32 sene boyunca Fransa’da kaldınız. Orada da kendi köklerinizden etkilenerek yaptığını müziğinizi devam ettirdiniz değil mi?
Almanya’ya bir turne yaptığım periyotta yurt dışına yerleşme kararı aldım. Yaklaşık 32 sene Fransa’da yaşadım lakin dediğiniz üzere yaptığım müziğin kökleri daima Anadolu’ya aitti. Birinci gittiğim yıllarda kendi dilimde kendi kültürümden yani Anadolu’nun güçlü köklerinden hayata geçen bedelli ustaların, ozanların müziklerini seslendirdim. Bu çalışmalarda birinci eğitmenim Ruhi Su’nun tesiri ve katkısı vardır elbette. O yıllarda şimdi dünya müziği kavramı bile yokken bu müziği yapmam, müzik etraflarının çok ilgisini çekti. Bana farklı kapıların açılmasını ve bir çok değerli müzisyen ile çalışmamı sağladı. Pek çok albüm kaydettim.
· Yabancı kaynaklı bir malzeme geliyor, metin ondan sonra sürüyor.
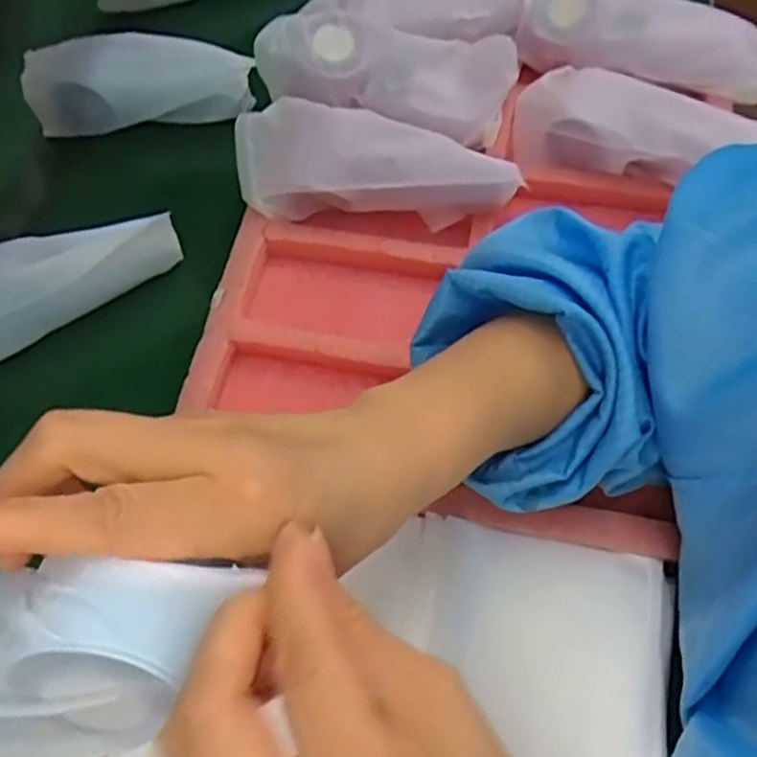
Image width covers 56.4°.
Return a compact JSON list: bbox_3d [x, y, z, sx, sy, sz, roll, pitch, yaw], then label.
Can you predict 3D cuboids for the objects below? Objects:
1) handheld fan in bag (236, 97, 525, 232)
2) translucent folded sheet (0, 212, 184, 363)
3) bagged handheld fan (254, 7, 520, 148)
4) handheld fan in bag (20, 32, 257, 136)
[{"bbox_3d":[-0.004,-0.151,0.488,0.190,0.051,0.067,1,62,5],"label":"handheld fan in bag"},{"bbox_3d":[-0.243,-0.068,0.488,0.201,0.049,0.062,-32,64,-13],"label":"translucent folded sheet"},{"bbox_3d":[0.006,-0.229,0.522,0.177,0.063,0.066,14,64,11],"label":"bagged handheld fan"},{"bbox_3d":[-0.197,-0.248,0.590,0.183,0.048,0.060,-1,62,4],"label":"handheld fan in bag"}]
Bu müzikleri değerli ve kıymetli müzisyenler ile sahnede birlikte yorumladık.
Elbette caz ve dünya müziği ile buluşmalar müziğimi zenginleştirdi. Lakin bu müziğin özü hâlâ bize ilişkin ve kelamları Türkçe’ydi. Dünya müzik etrafları içinde o devir için bu yeni bir durumdu. 80’li 90’lı yıllarda dünya müziği kavramı o kadar bilinen ve anlaşılır bir şey değildi. Ben tekrar de inandığım formda ilerledim. Ondan fazla albüm, binlerce konser, şenlik ve turne ile yoluma devam ettim. Birebir süreçte vurmalı aletlere merak saldım ve çalmaya başladım. Müziğin ideolojisine dair seyahatler daha derinleştirdi beni. Müziğin şifalandırıcı tesirlerine ağırlaştım ve hala yol beni nereye götürürse gidiyorum…
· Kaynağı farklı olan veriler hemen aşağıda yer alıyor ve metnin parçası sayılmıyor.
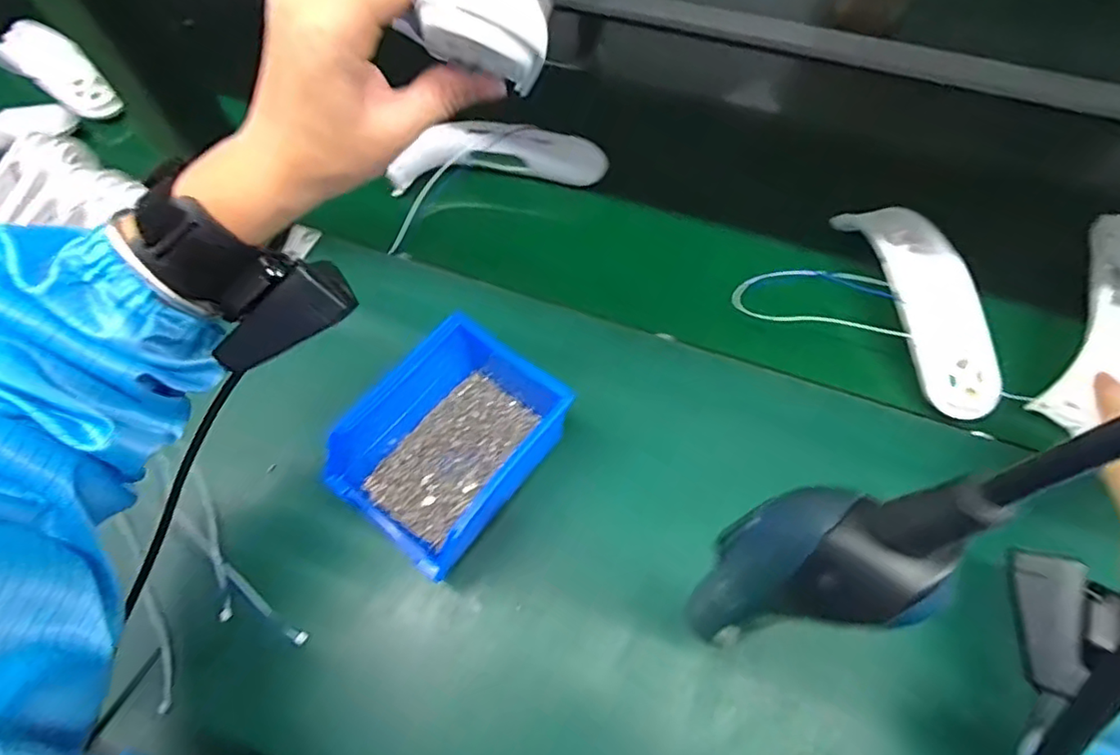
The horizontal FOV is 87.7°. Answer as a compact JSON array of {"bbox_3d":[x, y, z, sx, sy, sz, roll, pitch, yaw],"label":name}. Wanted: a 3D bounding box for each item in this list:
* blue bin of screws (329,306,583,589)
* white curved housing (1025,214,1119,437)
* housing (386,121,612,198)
[{"bbox_3d":[-0.066,0.040,0.399,0.108,0.076,0.160,36,69,17],"label":"blue bin of screws"},{"bbox_3d":[0.408,-0.044,0.430,0.059,0.041,0.186,30,69,15],"label":"white curved housing"},{"bbox_3d":[-0.057,-0.200,0.527,0.192,0.050,0.042,5,64,3],"label":"housing"}]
Türkiye dışında daha mı popülersiniz?
Gerek Türkiye’de gerekse yurt dışında 10’un üzerinde albüm yaptım. Çok sayıda projede yer aldım. Yurt dışında yalnızca bir müzikçi olarak değil, birebir vakitte çeşitli vurmalıları da ustalıklı bir biçimde çalabilen memleketler arası bir bestekar ve yorumcu olarak da biliniyorum. Lakin Türkiye’de daha az bilindiğim gerçek. Umarım bu dönüşüm ile bu ortayı kapatırım. Çünkü artık yaptığım her şeyi kendi insanlarımızla paylaşmak istiyorum. Müzik çalışmalarım ile yurt dışında aşikâr bir doyum yaşadım sıra ülkemde. Müziğimi ülkemle paylaşmak istiyorum.
Çocukluğumdan bu yana Türk müziğinin her hâlini başımın içinde büyük orkestralar ile çalar ve aranjmanlarını yapardım. Hala yaptığım gibi… Ama bunu gerçekleştirmek her vakit kolay olmuyor. Hala Türk müziği için yapmak istediklerimi yapmış değilim, yalnızca biraz daha yaklaştım.
Müzik çalışmalarınızla eş vakitli olarak ses ve nefes teknikleri, şamanizm gelenekleri ritimleri, üzere atölyeler yönetiyorsunuz. Bahsetmek ister misiniz?
Sesin ve ritmin etrafında olan her şey varoluşumuzun kesimlerindendir. Bilgilerimi enerjilerimi atölyeler yaparak paylaşmaktan büyük bir memnunluk duyuyorum. Yaptıkları işlerin farkındalığını, öz inançlı ve tesirli kılmak için faydalanıyorlar. Müziğin şifalandırıcı, yapan tesirleri ile tanışıyorlar.